The Beavers

|

I just walked with my dog down to the creek. We dropped a few dozen feet of elevation off the ridge where we built our house into the board flood plain of the Lawson's Fork. Then we turned west and hiked up the sewer right-of-way to the confluence with Cold Water Branch. The smaller creek got its name because in its headwaters seven springs rise.

For half a century that whole little draw of the seven springs, maybe a half mile upstream from our house, is drowned under a good sized lake where some of Spartanburg's well-healed now call home. Nobody much remembers the days when there wasn't a lake there. The springs are only memorialized in a street name on the east side of Spartanburg.

In the last few months beavers have dammed the little creek in three or four places, little Hoover dams made of sticks and saplings gnawed into sharp points. The current dribbles out the sides and over the tops, but generally it's quite an acceptable hydro-project any engineer with respect.

Beavers have made an impressive and dramatic comeback in the upstate of across the entire east coast. In the past twenty years they've gone from rare to down-right common. Anyone with an eye for beaver activity-dams, gnawed saplings and adult trees near streams, drag marks on the banks of rivers and streams-can spot them almost everywhere from the suburbs to the state parks.

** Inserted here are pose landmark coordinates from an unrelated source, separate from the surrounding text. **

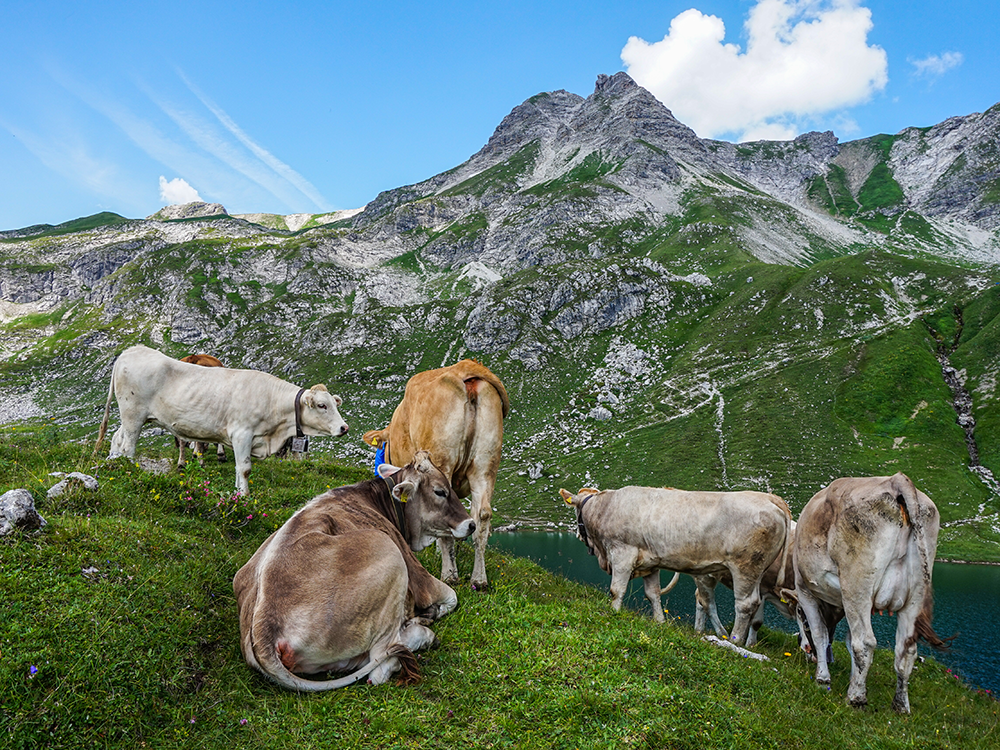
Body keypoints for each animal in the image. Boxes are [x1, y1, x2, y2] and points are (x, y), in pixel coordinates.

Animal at [96, 346, 348, 496]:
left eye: (335, 404)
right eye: (322, 406)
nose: (344, 427)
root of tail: (133, 350)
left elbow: (238, 468)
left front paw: (237, 494)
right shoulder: (242, 434)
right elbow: (245, 469)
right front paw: (245, 498)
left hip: (131, 416)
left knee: (117, 438)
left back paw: (114, 463)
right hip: (133, 414)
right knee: (129, 445)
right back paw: (129, 470)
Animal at [232, 452, 474, 692]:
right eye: (440, 491)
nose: (471, 524)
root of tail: (263, 628)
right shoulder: (419, 577)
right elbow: (452, 596)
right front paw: (431, 612)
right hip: (388, 552)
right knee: (380, 665)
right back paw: (424, 635)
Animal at [362, 362, 508, 592]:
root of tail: (466, 368)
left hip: (442, 459)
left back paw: (449, 576)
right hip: (486, 464)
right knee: (483, 516)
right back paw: (479, 580)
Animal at [564, 488, 788, 648]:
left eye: (575, 511)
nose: (576, 535)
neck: (605, 507)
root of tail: (771, 498)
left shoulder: (622, 553)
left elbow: (616, 590)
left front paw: (613, 614)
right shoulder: (651, 563)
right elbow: (653, 594)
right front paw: (659, 622)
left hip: (746, 566)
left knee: (745, 604)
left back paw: (734, 641)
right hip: (759, 572)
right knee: (754, 602)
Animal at [784, 472, 948, 712]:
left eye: (797, 613)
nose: (803, 647)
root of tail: (897, 479)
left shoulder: (806, 591)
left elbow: (821, 634)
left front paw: (823, 679)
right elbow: (845, 640)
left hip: (857, 586)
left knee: (865, 642)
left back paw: (855, 698)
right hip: (915, 596)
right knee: (906, 651)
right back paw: (900, 706)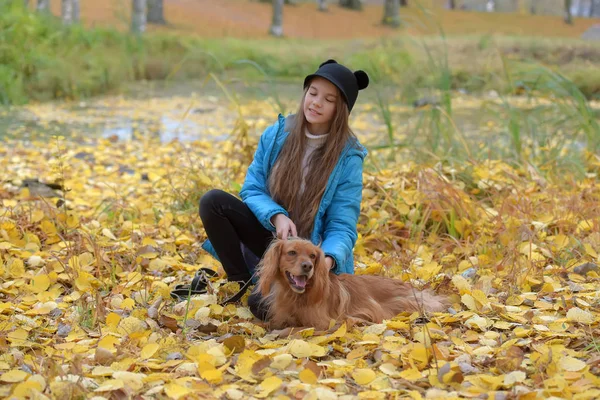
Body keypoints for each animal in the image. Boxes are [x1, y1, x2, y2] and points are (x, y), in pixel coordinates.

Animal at [255, 239, 448, 330]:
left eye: (313, 256)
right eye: (292, 252)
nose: (308, 266)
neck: (297, 296)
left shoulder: (324, 324)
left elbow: (296, 329)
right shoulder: (280, 317)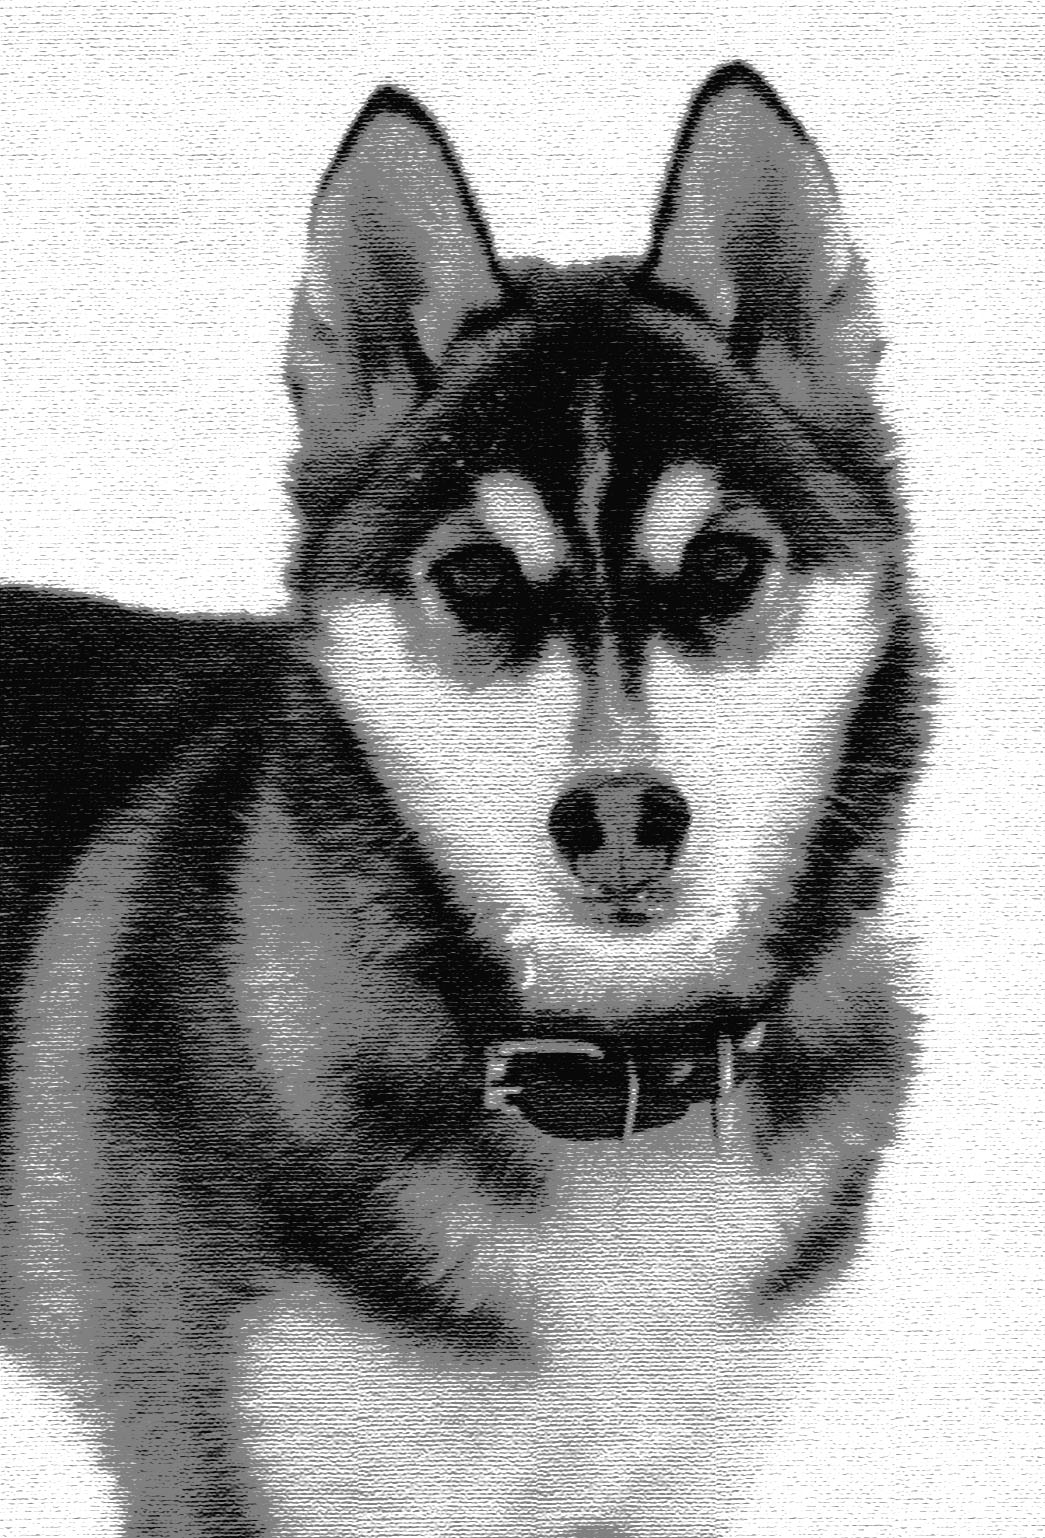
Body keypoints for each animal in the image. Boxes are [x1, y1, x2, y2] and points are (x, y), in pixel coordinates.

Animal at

Most people who are aware of beavers can be divided into two minds-those that hate them, consider them vermin to be eradicated, or at least controlled, and those who see their return as a sign of wildness recovered. The beaver haters see their activity as endangering bottom-timber, flooding backyards, creating wet areas that were long dry. The beaver lovers see the animals as merely re-colonizing the flood plain territories we took from them for agriculture, ill-suited housing, golf courses, and road beds. Give them some time, these beaver lovers say, and the landscapes near streams will look like they did 300 years ago. Besides, the woodpeckers will have some grand snags to hunt for grubs n the meantime.